| How to complete this task |
For this exercise, write out each entry below exactly as it reads.

(Records contained in a dataset)

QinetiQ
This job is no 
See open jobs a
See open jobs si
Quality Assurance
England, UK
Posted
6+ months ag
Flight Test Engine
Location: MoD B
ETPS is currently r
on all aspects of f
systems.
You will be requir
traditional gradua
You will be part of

| Written response |
QinetiQ
This job is no 
See open jobs a
See open jobs si
Quality Assurance
England, UK
Posted
6+ months ag
Flight Test Engine
Location: MoD B
ETPS is currently r
on all aspects of f
systems.
You will be requir
traditional gradua
You will be part of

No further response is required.